One good thing about having gone through that phase is that nobody can honestly accuse me of being a liberal/progressive only because I was raised that way or because I was somehow brainwashed.
The main reason I turned to the Libertarian Party was because I thought that Ronnie Raygun wasn't anti-government enough! Yes, back then I was young and healthy. I had a good-paying job because, as a techie, I was riding the "Hi-Tech" wave that swept into manufacturing. Who needs universal health care and Social Security? I can take care of myself without any stinkin' gubmint.
But then something happened.
Anyone for political reform?
The Marxist summation of Fascism is “Capitalism in Decay.” The Marxist analysis of Fascism posits a situation where the capitalist class harnesses the fear, anger and frustration of the petit-bourgeoisie (the ‘middle class’) and the lumpenproletariat (the unemployed, among others) to smash the organized workers, including social-democratic ones, with a view to restoring profits to ‘acceptable’ levels.
Tea, anyone?
Nothing's going to change until people stop being stupid and look past their noses. I can't believe how people can join these political cults. Yes, that's what they are. And the greedy folks take advantage of their stupidity and lead them around by the rings in their noses. (Rush is a ring, you betcha!)
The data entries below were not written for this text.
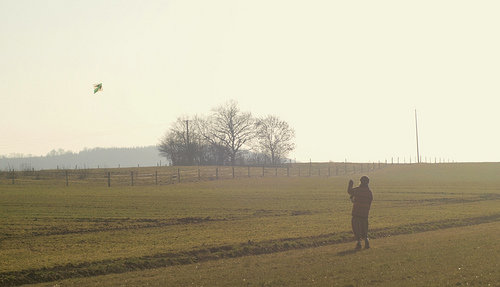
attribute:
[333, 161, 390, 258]
man — flying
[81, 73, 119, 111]
kite — small, overhead, flying, far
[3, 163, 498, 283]
field — muddy, green, covered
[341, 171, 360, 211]
arm — up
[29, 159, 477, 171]
gate — wire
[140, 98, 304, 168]
tree — leafy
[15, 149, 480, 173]
fence — sticks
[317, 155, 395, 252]
person — flying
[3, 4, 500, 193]
skies — cloudy, overlooking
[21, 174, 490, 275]
grass — green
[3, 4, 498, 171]
sky — white, clear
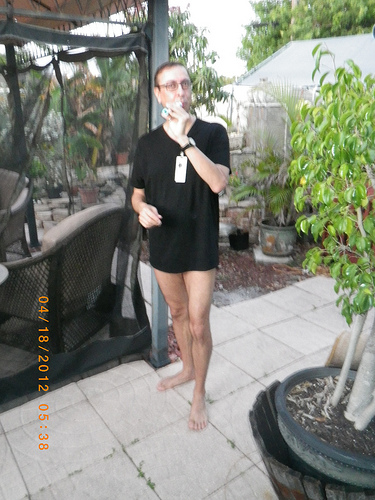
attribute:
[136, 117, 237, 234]
shirt — black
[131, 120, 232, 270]
shirt — black, short sleeved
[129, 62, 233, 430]
man — middle aged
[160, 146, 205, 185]
badge — identification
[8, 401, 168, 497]
tile — white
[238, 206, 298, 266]
pot — green, orange and white flower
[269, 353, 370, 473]
barrel — wooden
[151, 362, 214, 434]
feet — bare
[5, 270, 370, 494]
cement — light colored, square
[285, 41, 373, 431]
tree — small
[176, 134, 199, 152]
watch — black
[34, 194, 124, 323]
chair — dark brown , wicker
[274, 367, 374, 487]
pot — green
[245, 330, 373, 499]
barrel — wooden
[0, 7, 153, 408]
bug netting — black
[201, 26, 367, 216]
tent — white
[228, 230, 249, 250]
pot — black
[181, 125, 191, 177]
band — black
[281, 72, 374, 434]
plant — potted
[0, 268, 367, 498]
tiles — concrete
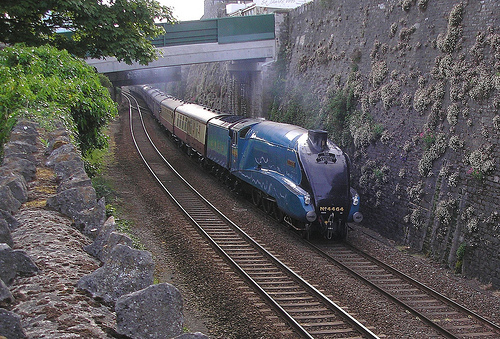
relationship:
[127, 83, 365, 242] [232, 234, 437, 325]
cars on tracks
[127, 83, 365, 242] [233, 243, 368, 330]
cars going tracks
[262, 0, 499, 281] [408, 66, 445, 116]
rocks has moss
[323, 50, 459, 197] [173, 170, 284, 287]
rocks on tracks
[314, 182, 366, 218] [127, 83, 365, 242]
lights on cars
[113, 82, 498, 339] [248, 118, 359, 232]
rails crossing shaft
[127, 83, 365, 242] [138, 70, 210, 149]
cars with cars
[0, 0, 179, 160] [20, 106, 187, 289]
bushes growing side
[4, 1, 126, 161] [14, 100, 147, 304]
bushes on ledge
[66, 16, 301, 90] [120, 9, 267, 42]
bridge with roof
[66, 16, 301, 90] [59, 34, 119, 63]
bridge with windows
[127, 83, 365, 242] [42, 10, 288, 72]
cars under bridge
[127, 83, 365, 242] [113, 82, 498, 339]
cars on rails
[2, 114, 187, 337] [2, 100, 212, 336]
ledge on ledge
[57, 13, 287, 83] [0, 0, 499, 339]
tunnel over canyon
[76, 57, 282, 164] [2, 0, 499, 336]
tunnel between cliffs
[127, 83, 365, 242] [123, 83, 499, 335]
cars on rails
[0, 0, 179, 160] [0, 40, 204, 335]
bushes on top of ledge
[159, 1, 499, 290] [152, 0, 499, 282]
plants growing on side of cliff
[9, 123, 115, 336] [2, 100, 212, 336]
path on ledge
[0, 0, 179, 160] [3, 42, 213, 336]
bushes growing by side of cliff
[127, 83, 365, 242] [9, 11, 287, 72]
cars traveling under tunnel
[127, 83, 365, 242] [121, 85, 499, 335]
cars moving down track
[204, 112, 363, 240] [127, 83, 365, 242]
engine on cars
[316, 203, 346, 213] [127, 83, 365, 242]
number on cars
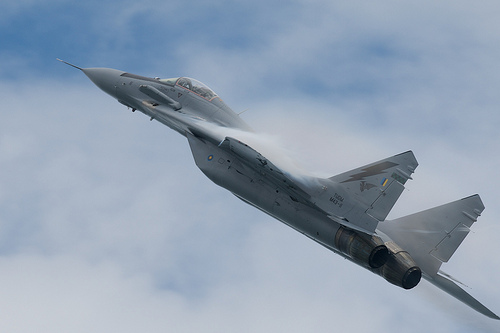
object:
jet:
[53, 57, 500, 320]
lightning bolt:
[339, 161, 400, 184]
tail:
[324, 149, 498, 322]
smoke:
[191, 118, 322, 187]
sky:
[0, 0, 500, 331]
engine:
[335, 227, 423, 290]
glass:
[157, 76, 218, 100]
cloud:
[0, 0, 499, 331]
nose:
[56, 58, 104, 91]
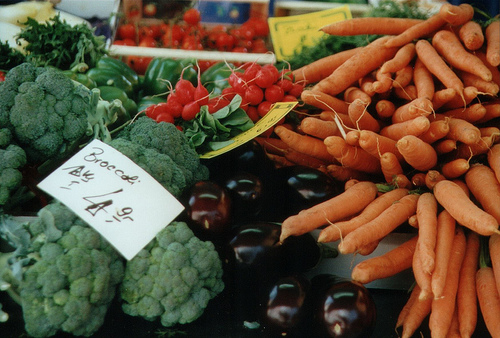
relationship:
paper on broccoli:
[36, 137, 186, 260] [10, 67, 88, 152]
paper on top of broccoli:
[36, 137, 186, 260] [10, 67, 88, 152]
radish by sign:
[176, 61, 196, 104] [266, 6, 351, 62]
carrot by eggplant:
[431, 179, 499, 234] [176, 175, 236, 246]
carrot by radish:
[431, 179, 499, 234] [176, 61, 196, 104]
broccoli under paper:
[10, 67, 88, 152] [36, 137, 186, 260]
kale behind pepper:
[184, 89, 243, 149] [214, 33, 237, 54]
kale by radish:
[184, 89, 243, 149] [176, 61, 196, 104]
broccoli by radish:
[10, 67, 88, 152] [176, 61, 196, 104]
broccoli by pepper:
[10, 67, 88, 152] [214, 33, 237, 54]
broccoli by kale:
[10, 67, 88, 152] [184, 89, 243, 149]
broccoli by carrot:
[10, 67, 88, 152] [431, 179, 499, 234]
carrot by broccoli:
[431, 179, 499, 234] [10, 67, 88, 152]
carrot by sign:
[431, 179, 499, 234] [266, 6, 351, 62]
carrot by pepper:
[431, 179, 499, 234] [214, 33, 237, 54]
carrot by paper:
[431, 179, 499, 234] [36, 137, 186, 260]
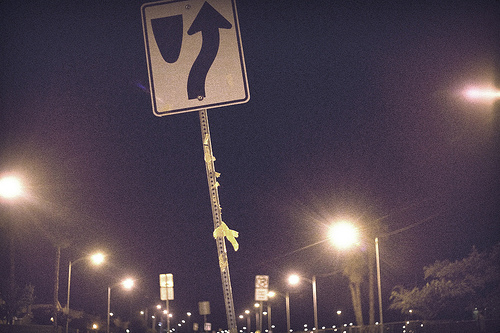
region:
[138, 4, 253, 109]
white sign with black arrow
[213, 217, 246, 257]
yellow ribbon tied on a sign post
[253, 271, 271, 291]
no parking sign on post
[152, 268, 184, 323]
back side of white signs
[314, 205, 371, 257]
light glaring into the night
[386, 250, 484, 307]
trees growing at the side of the road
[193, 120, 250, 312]
metal sign post with holes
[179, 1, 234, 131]
black arrow on a white sign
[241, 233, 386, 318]
line of street lights on the road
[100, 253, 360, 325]
street with signs at night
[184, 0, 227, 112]
The arrow is curved.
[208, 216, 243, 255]
Ribbon on a pole.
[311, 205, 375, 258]
Street light is shining.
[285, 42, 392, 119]
The sky is black.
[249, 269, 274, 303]
A no parking sign.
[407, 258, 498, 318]
Tree next to the light.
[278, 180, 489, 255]
Power lines above the tree.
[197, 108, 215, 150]
Small holes in the pole.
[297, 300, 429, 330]
Lights in the distance.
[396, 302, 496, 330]
Fence in front of the tree.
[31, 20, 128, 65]
the sky is dark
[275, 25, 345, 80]
the sky is black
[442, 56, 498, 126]
the light is bright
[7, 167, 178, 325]
the street lamps are on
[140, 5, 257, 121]
the sign is black and white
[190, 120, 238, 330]
the pole is metal with holes in it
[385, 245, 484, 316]
the tree is small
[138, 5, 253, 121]
the sign is rectangular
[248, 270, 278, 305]
the no parking sign is in the background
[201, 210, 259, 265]
yellow ribbon on the metal sign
The original Tea Party involved "No Taxation Without Representation." Well, we HAVE representation. The problem is, nobody takes the time to figure out who the goods guys are and who the bad guys are. We need to research and see through the thin veil of larceny. We actually need to become our own Sherlock Holmes and not believe everything we're told by the bastards who want to control everything. Who said, "We are the captains of our fate?" Yeah, we make our fate by letting others rule us ~ our fate may be as pigs lead to the slaughter. Then our children will have to, once again, fight for their freedom or live as other countries under despots.